In the material below, some lines carry "Assigned". Copy each such line.
============
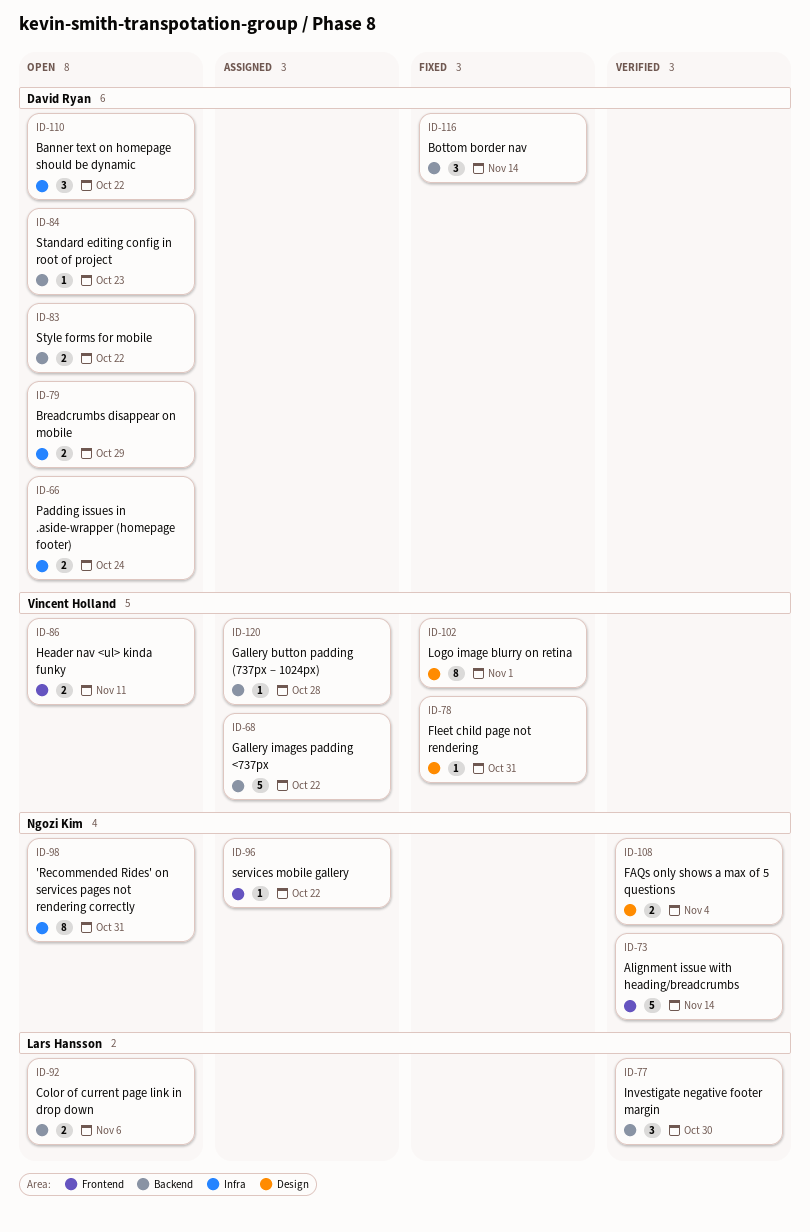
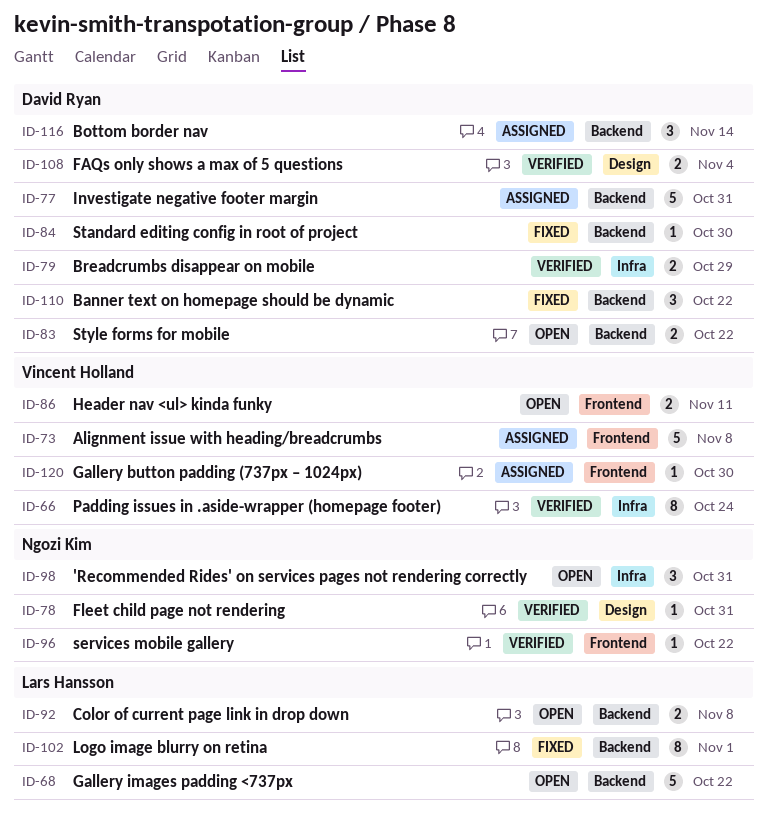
ID-66, status: Open -> Verified
ID-66, owner: David Ryan -> Vincent Holland
ID-66, estimate: 2 -> 8
ID-68, status: Assigned -> Open
ID-68, owner: Vincent Holland -> Lars Hansson
ID-73, status: Verified -> Assigned
ID-73, owner: Ngozi Kim -> Vincent Holland
ID-73, due: Nov 14 -> Nov 8
ID-77, status: Verified -> Assigned
ID-77, owner: Lars Hansson -> David Ryan
ID-77, estimate: 3 -> 5
ID-77, due: Oct 30 -> Oct 31
ID-78, status: Fixed -> Verified
ID-78, owner: Vincent Holland -> Ngozi Kim
ID-79, status: Open -> Verified
ID-84, status: Open -> Fixed
ID-84, due: Oct 23 -> Oct 30
ID-92, due: Nov 6 -> Nov 8
ID-96, status: Assigned -> Verified
ID-98, estimate: 8 -> 3
ID-102, owner: Vincent Holland -> Lars Hansson
ID-102, label: Design -> Backend
ID-108, owner: Ngozi Kim -> David Ryan
ID-110, status: Open -> Fixed
ID-110, label: Infra -> Backend
ID-116, status: Fixed -> Assigned
ID-120, label: Backend -> Frontend
ID-120, due: Oct 28 -> Oct 30

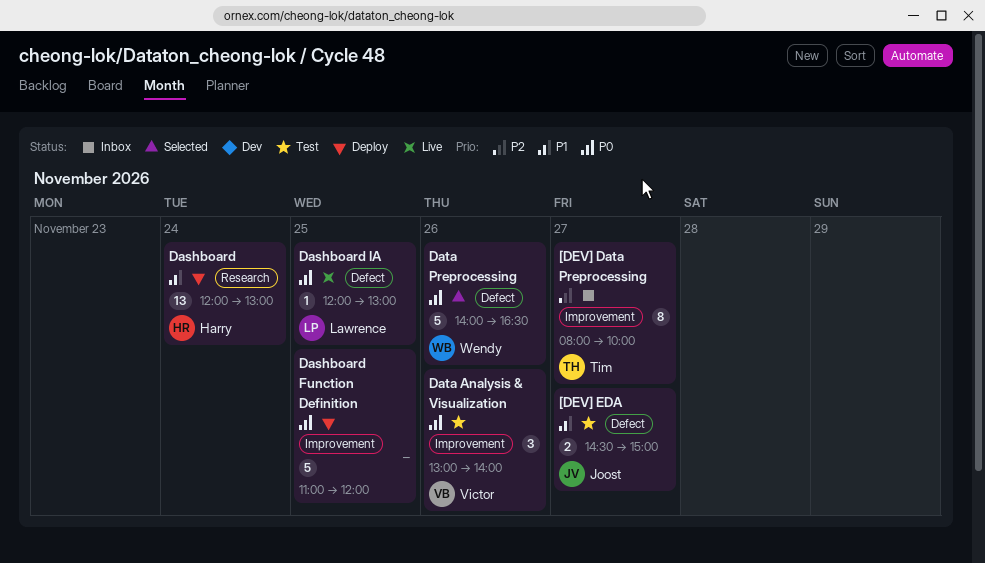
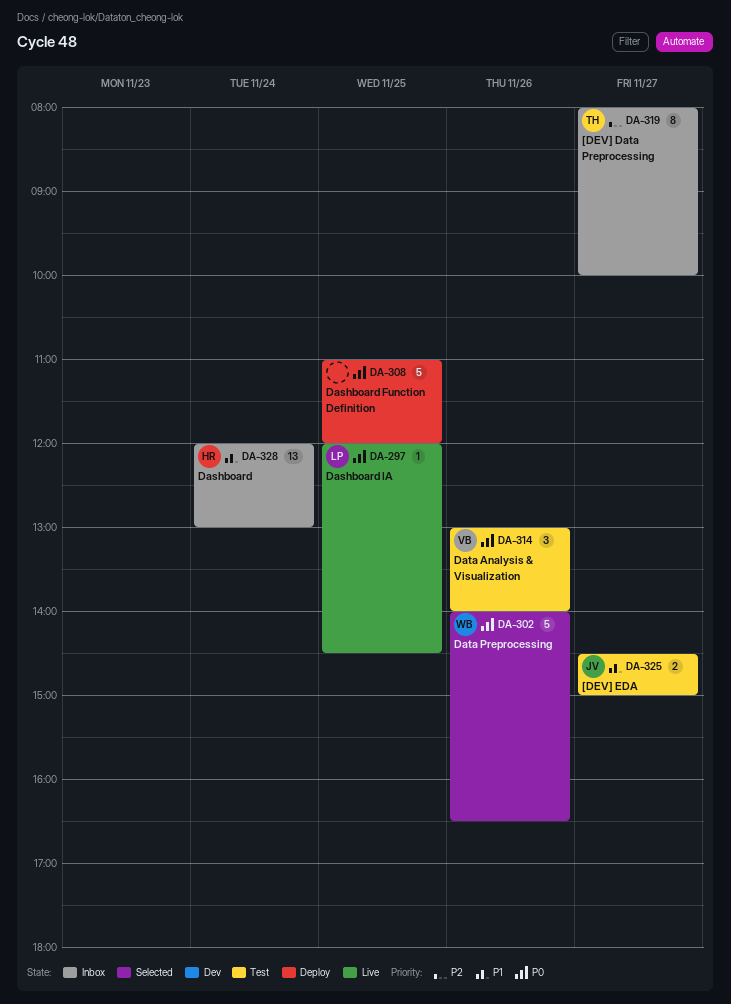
Dashboard, status: Deploy -> Inbox
Dashboard IA, ends: 13:00 -> 14:30

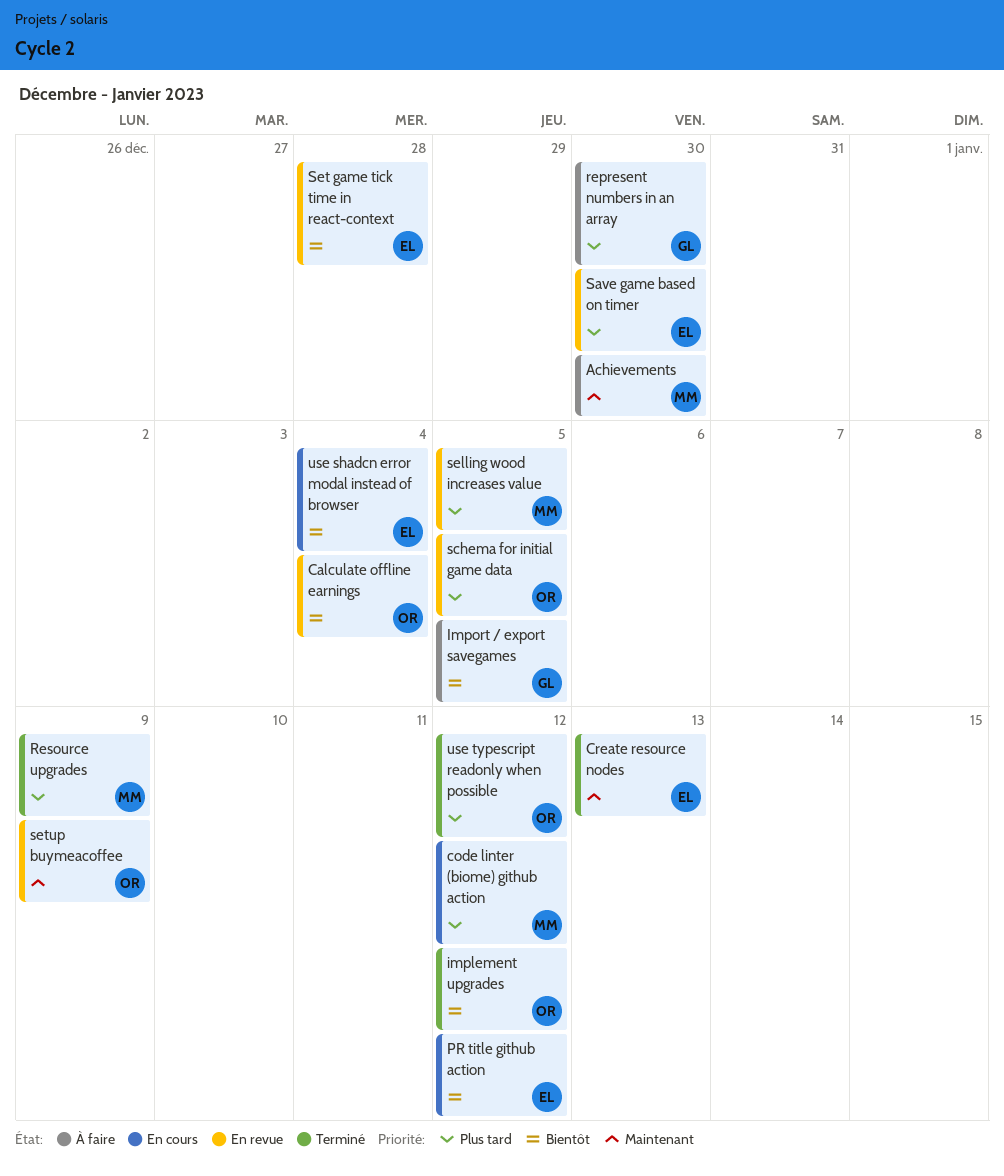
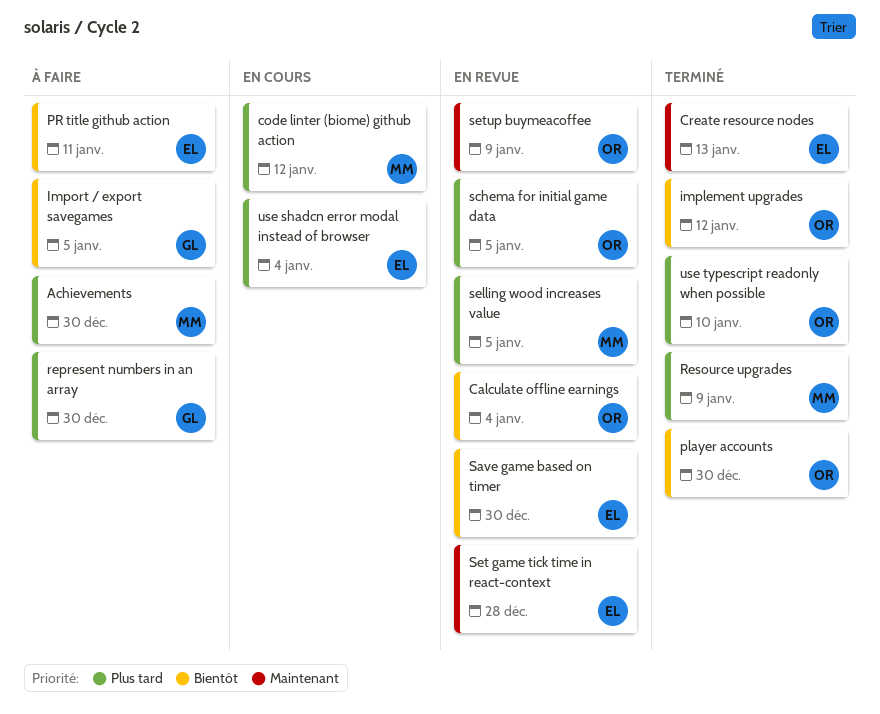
Achievements, priority: Maintenant -> Plus tard
player accounts: none -> present
PR title github action, status: En cours -> À faire
PR title github action, due: Jan 12 -> Jan 11
Save game based on timer, priority: Plus tard -> Bientôt
Set game tick time in react-context, priority: Bientôt -> Maintenant
use shadcn error modal instead of browser, priority: Bientôt -> Plus tard
use typescript readonly when possible, due: Jan 12 -> Jan 10

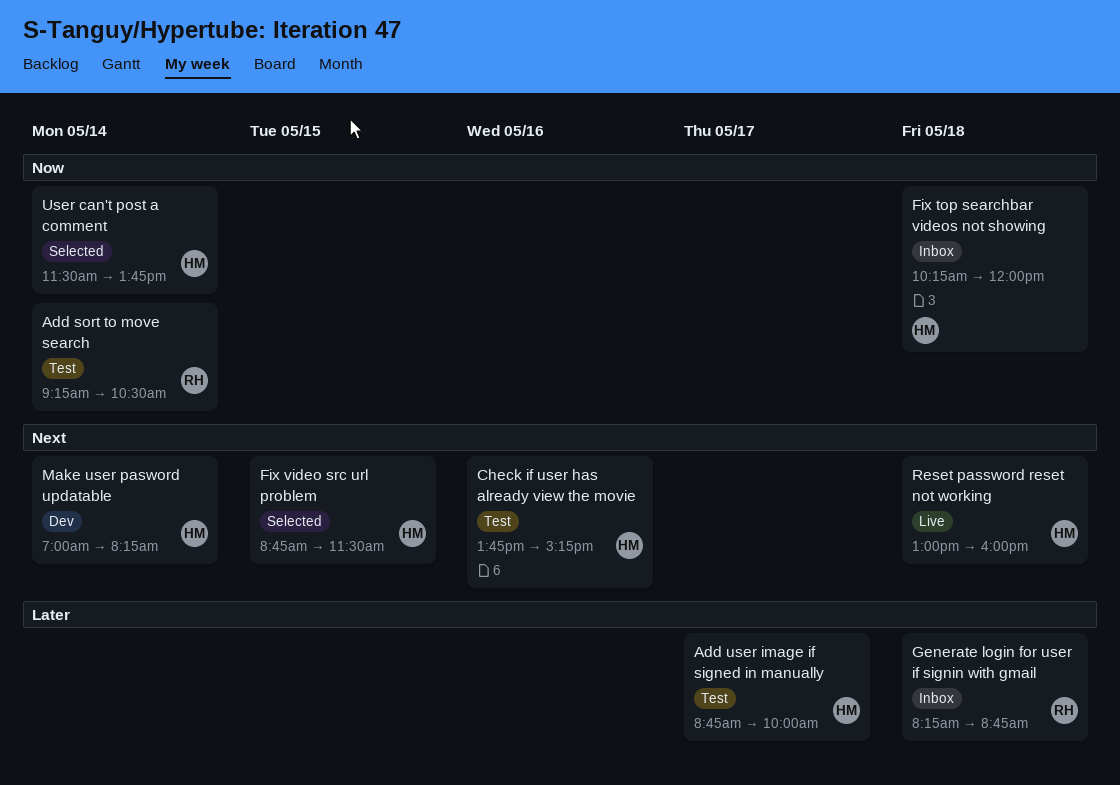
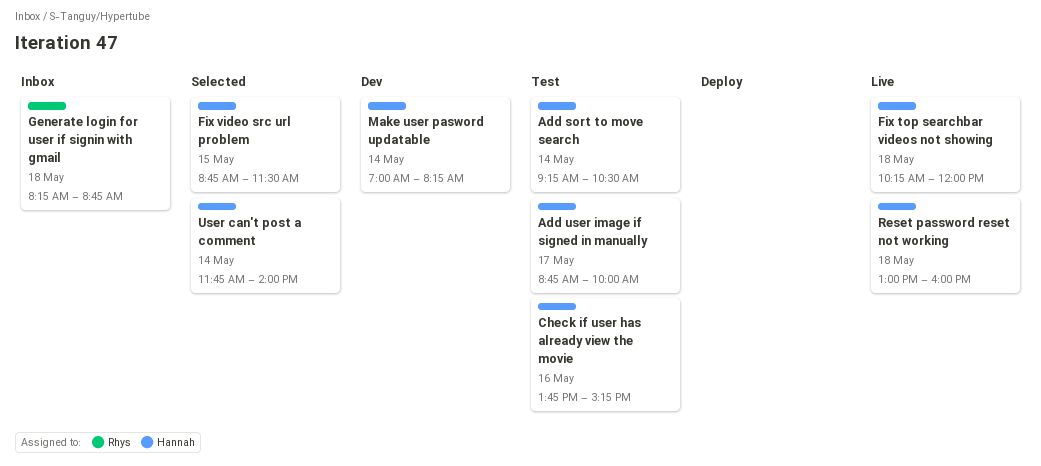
Add sort to move search, owner: Rhys -> Hannah
Fix top searchbar videos not showing, status: Inbox -> Live
User can't post a comment, begins: 11:30 -> 11:45
User can't post a comment, ends: 13:45 -> 14:00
============
*Answer to the problem*:
ID-68, status: Assigned -> Open
ID-73, status: Verified -> Assigned
ID-77, status: Verified -> Assigned
ID-96, status: Assigned -> Verified
ID-116, status: Fixed -> Assigned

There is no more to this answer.